*** Exercise data Section Begins ***

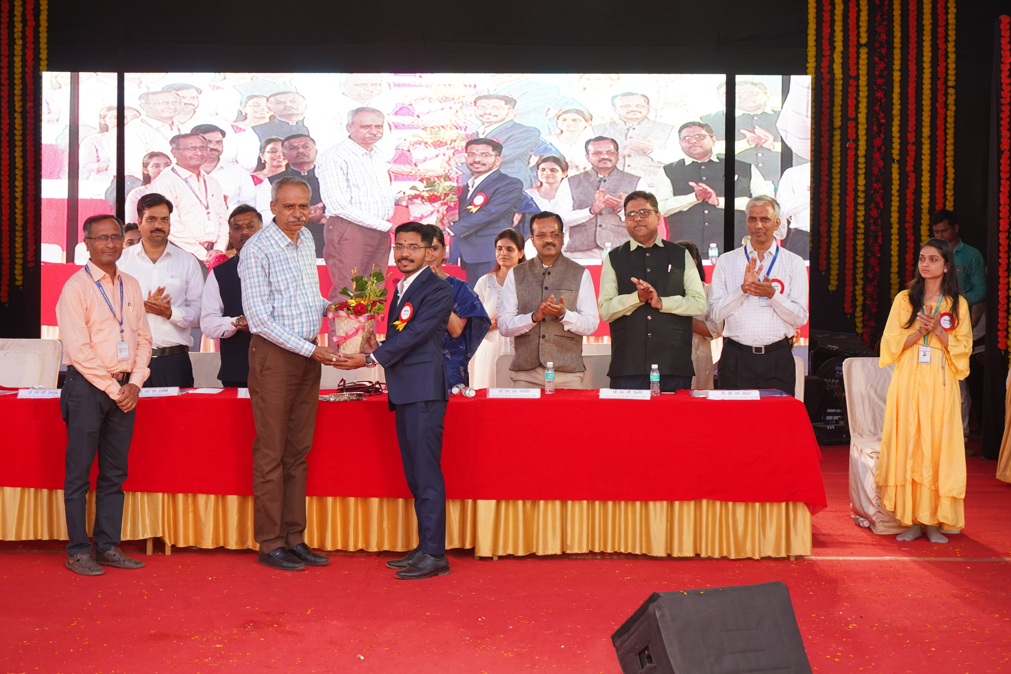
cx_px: 506
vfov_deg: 23.0
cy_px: 337
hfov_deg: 33.9
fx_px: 1657
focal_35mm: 59
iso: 1000
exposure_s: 1/125
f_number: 8
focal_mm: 59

*** Exercise data Section Ends ***

*Exercise instructions*
Pictures aside, retype the entries above exactly as they are.

*Answer space*
cx_px: 506
vfov_deg: 23.0
cy_px: 337
hfov_deg: 33.9
fx_px: 1657
focal_35mm: 59
iso: 1000
exposure_s: 1/125
f_number: 8
focal_mm: 59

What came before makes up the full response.